----- Records provided -----

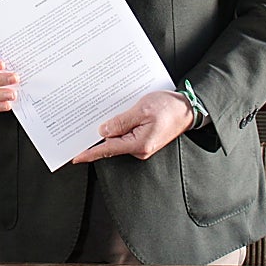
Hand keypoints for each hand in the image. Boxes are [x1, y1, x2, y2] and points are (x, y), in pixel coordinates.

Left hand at [70, 90, 193, 163]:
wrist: (189, 109)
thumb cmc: (169, 108)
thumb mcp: (142, 110)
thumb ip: (121, 122)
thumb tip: (103, 131)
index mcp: (139, 144)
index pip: (108, 150)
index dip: (90, 153)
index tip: (76, 157)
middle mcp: (140, 149)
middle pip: (111, 144)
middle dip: (96, 136)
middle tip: (82, 127)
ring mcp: (142, 145)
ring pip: (118, 138)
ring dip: (108, 129)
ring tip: (99, 117)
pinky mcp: (143, 139)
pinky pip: (125, 135)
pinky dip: (118, 128)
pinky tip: (114, 118)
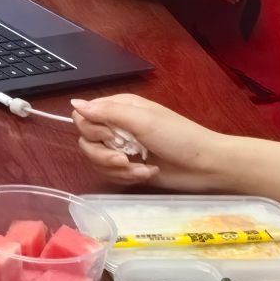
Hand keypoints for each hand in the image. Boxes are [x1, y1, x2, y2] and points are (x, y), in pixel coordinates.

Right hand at [69, 94, 231, 190]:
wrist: (205, 166)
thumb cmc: (178, 137)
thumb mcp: (143, 120)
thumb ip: (107, 112)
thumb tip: (74, 103)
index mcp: (119, 108)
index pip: (84, 117)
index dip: (92, 130)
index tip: (111, 137)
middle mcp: (117, 127)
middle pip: (86, 141)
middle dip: (103, 155)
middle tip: (125, 158)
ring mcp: (123, 149)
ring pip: (97, 161)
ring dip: (118, 169)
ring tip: (142, 169)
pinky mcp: (130, 169)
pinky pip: (112, 175)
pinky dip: (128, 177)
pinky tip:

-----

From the line containing "wrist: (189, 109)" to the last line of the entries, output every line exactly as written, but leave out the pictures.

**Response to this exercise**.
wrist: (189, 109)
thumb cmc: (169, 108)
thumb mcp: (142, 110)
thumb ip: (121, 122)
thumb tip: (103, 131)
index mcp: (139, 144)
index pip: (108, 150)
index dip: (90, 153)
index tip: (76, 157)
middle mcp: (140, 149)
middle pip: (111, 144)
middle dip: (96, 136)
middle tip: (82, 127)
ring mcp: (142, 145)
ring pip: (118, 138)
ring dip: (108, 129)
ring tip: (99, 117)
pinky mcp: (143, 139)
pinky pip: (125, 135)
pinky dip: (118, 128)
pinky tip: (114, 118)
Hand keypoints for each hand in the image. Boxes are [x1, y1, x2, y2] and points are (x, y), in pixel coordinates.

Right hand at [69, 94, 231, 190]:
wrist: (205, 166)
thumb cmc: (178, 137)
thumb mcp: (143, 120)
thumb ip: (107, 112)
thumb tip: (74, 103)
index mcp: (119, 108)
index pip: (84, 117)
index dip: (92, 130)
index tip: (111, 137)
middle mcp: (117, 127)
middle pip: (86, 141)
middle dip: (103, 155)
middle tip: (125, 158)
ring mcp: (123, 149)
ring pip: (97, 161)
ring dip: (118, 169)
ring tip: (142, 169)
pinky mcp: (130, 169)
pinky pip: (112, 175)
pinky dip: (128, 177)
pinky tip:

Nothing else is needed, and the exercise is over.